COMPITO RICHIESTO — Trascrivi parola per parola, dal testo sull'amministratore di sostegno, tutto il passo che va da "Il giudice tutelare" fino a "umanamente più dignitosa.".

Con la pronuncia che si segnala (Trib. Bari, 4-5 luglio 2007) è stata concessa ad un malato affetto da una patologia cronica che inficia progressivamente e irrimediabilmente le facoltà mentali dello stesso, quale il morbo di Alzheimer, la possibilità di ottenere una misura di protezione che dà maggior rilievo alla dimensione “esistenziale” di quei soggetti di cui, a parità di condizioni psichiche, sarebbe possibile ottenere l’interdizione giudiziale ex artt. 414 e ss. c.c., misura questa certamente più attenta a tutelare gli interessi patrimoniali del soggetto beneficiario e non solo.
Il giudice tutelare di Bari, infatti, ha accolto il ricorso di un figlio che chiedeva di essere nominato amministratore di sostegno del proprio padre affetto da una grave forma di morbo di Alzheimer, affinché potesse riscuotere e amministrare proficuamente la pensione di lui e assisterlo per tutto il tempo che sarà necessario, salvaguardando, allo stesso tempo, la possibilità per il beneficiato di compiere tutti gli altri atti non espressamente preclusigli (art. 409 c.c.) e di vivere, di conseguenza, in maniera umanamente più dignitosa.
Un provvedimento del genere, dunque, si inserisce in quel filone interpretativo che, sfruttando la definizione – volutamente – vaga dei presupposti per la nomina di un A.D.S. (art. 404 c.c. – La persona che, per effetto di una infermità ovvero di una menomazione fisica o psichica, si trova nella impossibilità, anche parziale o temporanea, di provvedere ai propri interessi, può essere assistita da un amministratore di sostegno, nominato dal giudice tutelare del luogo in cui questa ha la residenza o il domicilio.), afferma il carattere residuale che i più antichi istituti dell’interdizione e dell’inabilitazione ormai avrebbero a seguito dell’entrata in vigore della legge n. 6 del 2004, che ha introdotto nel nostro ordinamento l’istituto di protezione in parola, e che ha contemporaneamente “ammorbidito” il carattere stigmatizzante dei due istituti già esistenti (vedi ad esempio il nuovo art. 427, comma 1, c.c.).

INFORMAZIONI ESTRATTE —
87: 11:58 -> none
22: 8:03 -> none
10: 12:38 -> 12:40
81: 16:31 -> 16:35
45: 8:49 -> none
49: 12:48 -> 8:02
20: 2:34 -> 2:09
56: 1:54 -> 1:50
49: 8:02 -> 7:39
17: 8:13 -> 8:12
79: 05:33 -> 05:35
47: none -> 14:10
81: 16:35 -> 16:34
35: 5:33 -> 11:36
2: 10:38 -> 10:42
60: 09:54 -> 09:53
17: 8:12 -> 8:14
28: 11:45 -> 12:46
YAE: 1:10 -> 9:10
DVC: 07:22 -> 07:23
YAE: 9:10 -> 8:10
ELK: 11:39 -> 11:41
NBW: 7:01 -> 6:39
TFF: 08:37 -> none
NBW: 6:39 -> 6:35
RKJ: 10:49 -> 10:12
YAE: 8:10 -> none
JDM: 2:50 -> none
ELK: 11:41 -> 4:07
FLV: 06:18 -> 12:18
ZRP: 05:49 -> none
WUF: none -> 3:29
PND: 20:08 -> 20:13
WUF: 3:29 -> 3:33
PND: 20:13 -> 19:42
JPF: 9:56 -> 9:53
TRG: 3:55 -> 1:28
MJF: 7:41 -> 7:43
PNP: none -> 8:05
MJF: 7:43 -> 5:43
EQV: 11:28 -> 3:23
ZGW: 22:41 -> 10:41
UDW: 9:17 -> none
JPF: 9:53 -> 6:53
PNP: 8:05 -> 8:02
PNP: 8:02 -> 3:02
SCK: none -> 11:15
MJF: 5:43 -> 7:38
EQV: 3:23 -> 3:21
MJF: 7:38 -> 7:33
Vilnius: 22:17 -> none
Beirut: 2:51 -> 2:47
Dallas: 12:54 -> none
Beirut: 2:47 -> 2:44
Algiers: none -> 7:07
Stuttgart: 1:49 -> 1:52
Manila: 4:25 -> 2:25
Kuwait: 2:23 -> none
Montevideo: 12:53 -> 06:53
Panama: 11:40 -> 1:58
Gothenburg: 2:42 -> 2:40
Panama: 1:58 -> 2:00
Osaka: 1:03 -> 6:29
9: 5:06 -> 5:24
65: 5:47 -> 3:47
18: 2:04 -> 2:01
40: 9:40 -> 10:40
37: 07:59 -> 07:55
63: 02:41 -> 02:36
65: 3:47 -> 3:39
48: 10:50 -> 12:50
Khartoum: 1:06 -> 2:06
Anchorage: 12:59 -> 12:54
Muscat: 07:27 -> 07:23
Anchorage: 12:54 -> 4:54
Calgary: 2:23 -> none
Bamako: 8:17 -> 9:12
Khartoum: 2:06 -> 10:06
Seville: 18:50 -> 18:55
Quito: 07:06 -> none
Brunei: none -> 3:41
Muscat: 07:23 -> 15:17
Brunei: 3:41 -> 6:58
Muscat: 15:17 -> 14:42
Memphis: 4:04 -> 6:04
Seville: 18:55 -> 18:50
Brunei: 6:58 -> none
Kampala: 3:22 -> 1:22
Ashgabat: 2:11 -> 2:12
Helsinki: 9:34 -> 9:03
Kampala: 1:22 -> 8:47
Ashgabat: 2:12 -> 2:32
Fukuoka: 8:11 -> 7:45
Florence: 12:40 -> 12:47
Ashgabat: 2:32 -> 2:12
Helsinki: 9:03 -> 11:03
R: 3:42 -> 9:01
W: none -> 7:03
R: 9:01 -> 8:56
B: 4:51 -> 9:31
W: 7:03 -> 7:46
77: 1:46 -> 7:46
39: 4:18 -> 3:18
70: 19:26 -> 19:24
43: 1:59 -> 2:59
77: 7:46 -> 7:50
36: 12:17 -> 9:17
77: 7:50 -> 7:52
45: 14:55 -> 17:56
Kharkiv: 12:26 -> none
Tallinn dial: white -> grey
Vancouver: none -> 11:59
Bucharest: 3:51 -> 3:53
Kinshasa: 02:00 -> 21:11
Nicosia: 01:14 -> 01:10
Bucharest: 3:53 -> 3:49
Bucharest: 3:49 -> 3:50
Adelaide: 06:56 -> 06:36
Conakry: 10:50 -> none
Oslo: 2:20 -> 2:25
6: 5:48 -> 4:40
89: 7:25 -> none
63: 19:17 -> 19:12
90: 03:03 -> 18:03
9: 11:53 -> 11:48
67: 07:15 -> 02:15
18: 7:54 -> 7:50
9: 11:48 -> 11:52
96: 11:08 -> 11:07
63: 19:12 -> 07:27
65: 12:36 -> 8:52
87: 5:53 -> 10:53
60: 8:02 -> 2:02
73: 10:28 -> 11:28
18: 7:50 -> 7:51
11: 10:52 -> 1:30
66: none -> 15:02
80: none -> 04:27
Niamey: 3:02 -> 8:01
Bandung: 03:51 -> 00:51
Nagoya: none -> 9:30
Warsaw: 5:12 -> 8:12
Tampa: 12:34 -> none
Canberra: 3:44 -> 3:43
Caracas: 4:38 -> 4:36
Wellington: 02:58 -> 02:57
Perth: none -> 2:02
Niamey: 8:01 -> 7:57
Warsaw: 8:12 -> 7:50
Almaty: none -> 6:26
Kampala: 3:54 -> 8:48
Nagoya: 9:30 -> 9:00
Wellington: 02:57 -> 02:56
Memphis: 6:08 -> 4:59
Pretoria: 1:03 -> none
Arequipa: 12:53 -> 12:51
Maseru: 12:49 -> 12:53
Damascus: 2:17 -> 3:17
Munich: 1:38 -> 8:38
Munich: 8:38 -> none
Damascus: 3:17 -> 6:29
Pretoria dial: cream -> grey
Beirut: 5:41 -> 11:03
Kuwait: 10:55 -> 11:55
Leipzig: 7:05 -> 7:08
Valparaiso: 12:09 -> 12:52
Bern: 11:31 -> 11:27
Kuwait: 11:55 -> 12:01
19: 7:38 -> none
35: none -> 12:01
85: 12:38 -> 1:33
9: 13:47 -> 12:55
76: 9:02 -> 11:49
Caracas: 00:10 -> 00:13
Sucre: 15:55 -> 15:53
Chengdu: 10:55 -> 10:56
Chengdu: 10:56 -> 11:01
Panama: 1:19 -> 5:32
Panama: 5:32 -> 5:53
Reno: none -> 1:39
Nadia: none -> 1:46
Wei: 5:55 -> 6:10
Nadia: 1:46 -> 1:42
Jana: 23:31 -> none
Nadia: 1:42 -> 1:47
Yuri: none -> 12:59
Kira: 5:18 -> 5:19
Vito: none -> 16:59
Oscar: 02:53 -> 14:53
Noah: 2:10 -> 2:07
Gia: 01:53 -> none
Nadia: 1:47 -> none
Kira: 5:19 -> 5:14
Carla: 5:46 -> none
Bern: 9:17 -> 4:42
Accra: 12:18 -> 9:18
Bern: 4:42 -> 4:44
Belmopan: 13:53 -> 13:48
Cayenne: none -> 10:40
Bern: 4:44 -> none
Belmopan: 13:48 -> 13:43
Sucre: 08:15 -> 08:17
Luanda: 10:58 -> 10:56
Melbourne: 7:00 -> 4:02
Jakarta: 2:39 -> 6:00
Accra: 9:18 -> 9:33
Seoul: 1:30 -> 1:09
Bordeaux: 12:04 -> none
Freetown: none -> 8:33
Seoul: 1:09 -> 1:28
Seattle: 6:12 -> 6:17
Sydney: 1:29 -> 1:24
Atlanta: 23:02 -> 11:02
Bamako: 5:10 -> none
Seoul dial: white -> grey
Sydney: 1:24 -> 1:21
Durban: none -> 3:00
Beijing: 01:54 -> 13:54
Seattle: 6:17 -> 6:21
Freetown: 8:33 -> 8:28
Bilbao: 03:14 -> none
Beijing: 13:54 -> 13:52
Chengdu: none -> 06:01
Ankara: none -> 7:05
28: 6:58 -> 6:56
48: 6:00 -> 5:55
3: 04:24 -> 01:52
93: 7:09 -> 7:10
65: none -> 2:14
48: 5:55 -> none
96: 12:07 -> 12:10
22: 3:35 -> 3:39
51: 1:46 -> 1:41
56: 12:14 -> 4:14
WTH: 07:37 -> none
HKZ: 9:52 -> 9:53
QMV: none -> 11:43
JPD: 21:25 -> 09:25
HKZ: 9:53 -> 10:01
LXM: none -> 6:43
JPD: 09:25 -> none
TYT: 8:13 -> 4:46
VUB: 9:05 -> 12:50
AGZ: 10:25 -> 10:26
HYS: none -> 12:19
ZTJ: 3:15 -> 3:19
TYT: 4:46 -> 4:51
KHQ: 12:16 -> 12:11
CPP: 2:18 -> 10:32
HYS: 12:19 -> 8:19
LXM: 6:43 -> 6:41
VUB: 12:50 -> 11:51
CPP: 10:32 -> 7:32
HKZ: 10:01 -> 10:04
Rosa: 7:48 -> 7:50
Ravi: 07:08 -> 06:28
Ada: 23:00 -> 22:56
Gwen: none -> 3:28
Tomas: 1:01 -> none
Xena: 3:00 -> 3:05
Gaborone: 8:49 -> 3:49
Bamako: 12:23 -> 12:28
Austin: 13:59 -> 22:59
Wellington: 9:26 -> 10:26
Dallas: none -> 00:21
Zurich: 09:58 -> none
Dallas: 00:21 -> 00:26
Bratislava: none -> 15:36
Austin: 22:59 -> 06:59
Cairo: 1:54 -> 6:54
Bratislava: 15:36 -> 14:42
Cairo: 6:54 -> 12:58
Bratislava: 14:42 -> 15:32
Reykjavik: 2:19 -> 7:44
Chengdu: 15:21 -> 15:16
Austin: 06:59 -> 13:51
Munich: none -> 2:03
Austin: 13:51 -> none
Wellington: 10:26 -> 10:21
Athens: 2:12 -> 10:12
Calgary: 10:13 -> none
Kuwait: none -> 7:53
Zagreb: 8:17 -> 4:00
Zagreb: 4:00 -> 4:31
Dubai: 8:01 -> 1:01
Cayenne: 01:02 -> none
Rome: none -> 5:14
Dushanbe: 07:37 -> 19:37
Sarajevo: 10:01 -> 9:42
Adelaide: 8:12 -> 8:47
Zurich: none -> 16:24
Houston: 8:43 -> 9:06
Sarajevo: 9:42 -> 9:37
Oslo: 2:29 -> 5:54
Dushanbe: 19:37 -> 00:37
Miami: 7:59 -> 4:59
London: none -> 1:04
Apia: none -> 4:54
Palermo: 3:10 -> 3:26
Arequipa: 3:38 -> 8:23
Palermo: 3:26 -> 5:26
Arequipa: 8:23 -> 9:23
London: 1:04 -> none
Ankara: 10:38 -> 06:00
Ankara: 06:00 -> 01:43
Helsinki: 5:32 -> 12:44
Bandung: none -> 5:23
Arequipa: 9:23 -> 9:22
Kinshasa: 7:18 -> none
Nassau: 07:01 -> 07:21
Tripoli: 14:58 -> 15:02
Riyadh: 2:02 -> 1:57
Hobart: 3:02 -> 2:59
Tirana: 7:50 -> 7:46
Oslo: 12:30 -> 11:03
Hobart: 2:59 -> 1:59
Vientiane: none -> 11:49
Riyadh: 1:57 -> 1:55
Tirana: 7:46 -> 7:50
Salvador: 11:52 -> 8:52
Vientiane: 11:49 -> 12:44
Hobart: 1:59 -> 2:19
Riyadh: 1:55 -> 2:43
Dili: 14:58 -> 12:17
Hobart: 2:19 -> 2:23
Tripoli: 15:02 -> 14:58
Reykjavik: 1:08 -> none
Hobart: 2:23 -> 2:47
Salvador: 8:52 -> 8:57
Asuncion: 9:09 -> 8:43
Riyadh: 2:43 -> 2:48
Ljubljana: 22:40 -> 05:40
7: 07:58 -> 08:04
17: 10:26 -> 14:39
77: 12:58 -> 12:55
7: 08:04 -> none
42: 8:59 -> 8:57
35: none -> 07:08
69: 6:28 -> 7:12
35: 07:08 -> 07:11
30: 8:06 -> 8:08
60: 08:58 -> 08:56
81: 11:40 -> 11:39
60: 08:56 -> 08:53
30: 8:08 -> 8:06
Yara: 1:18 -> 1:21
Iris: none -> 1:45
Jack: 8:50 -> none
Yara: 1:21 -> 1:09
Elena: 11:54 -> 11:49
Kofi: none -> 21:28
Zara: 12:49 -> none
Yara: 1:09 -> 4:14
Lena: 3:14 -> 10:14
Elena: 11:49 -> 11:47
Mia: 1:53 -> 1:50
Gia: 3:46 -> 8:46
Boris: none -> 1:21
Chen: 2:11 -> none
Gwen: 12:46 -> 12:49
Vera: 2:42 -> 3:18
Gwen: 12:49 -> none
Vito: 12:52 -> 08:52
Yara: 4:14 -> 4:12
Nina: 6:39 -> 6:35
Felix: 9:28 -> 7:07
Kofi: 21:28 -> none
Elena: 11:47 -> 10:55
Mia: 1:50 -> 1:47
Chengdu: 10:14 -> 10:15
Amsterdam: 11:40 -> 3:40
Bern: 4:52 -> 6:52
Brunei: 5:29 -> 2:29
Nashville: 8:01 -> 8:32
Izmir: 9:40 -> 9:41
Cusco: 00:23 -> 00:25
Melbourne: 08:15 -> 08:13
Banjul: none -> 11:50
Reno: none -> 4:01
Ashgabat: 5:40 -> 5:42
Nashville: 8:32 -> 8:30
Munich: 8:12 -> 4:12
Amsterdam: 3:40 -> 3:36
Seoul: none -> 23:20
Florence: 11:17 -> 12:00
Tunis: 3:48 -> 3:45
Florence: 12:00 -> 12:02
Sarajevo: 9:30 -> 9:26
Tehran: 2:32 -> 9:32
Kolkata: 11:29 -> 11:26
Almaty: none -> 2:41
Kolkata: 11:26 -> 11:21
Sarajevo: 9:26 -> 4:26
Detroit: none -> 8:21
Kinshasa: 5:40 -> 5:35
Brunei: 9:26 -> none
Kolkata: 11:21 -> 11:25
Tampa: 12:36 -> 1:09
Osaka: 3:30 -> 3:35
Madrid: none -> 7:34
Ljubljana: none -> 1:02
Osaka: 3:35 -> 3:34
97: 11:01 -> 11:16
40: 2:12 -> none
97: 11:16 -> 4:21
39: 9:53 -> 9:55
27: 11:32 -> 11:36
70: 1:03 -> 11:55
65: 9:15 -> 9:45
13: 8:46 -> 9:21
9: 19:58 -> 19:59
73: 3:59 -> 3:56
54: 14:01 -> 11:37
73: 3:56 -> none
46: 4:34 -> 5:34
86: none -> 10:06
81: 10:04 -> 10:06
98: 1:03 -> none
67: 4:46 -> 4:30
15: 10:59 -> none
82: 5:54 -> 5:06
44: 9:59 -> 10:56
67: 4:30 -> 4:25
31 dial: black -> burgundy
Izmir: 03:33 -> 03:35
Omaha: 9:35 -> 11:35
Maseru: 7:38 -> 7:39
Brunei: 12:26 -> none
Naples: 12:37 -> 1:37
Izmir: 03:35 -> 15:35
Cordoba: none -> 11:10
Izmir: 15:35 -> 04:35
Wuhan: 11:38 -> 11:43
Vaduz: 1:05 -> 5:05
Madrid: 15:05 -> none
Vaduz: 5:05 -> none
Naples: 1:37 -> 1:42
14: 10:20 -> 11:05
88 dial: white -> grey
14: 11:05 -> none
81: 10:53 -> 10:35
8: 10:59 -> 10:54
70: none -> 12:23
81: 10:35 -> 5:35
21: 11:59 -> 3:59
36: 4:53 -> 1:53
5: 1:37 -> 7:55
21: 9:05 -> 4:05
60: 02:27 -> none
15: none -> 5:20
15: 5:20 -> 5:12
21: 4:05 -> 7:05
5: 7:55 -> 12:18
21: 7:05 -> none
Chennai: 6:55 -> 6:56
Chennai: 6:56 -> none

SOLUZIONE COMPLETA —
Il giudice tutelare di Bari, infatti, ha accolto il ricorso di un figlio che chiedeva di essere nominato amministratore di sostegno del proprio padre affetto da una grave forma di morbo di Alzheimer, affinché potesse riscuotere e amministrare proficuamente la pensione di lui e assisterlo per tutto il tempo che sarà necessario, salvaguardando, allo stesso tempo, la possibilità per il beneficiato di compiere tutti gli altri atti non espressamente preclusigli (art. 409 c.c.) e di vivere, di conseguenza, in maniera umanamente più dignitosa.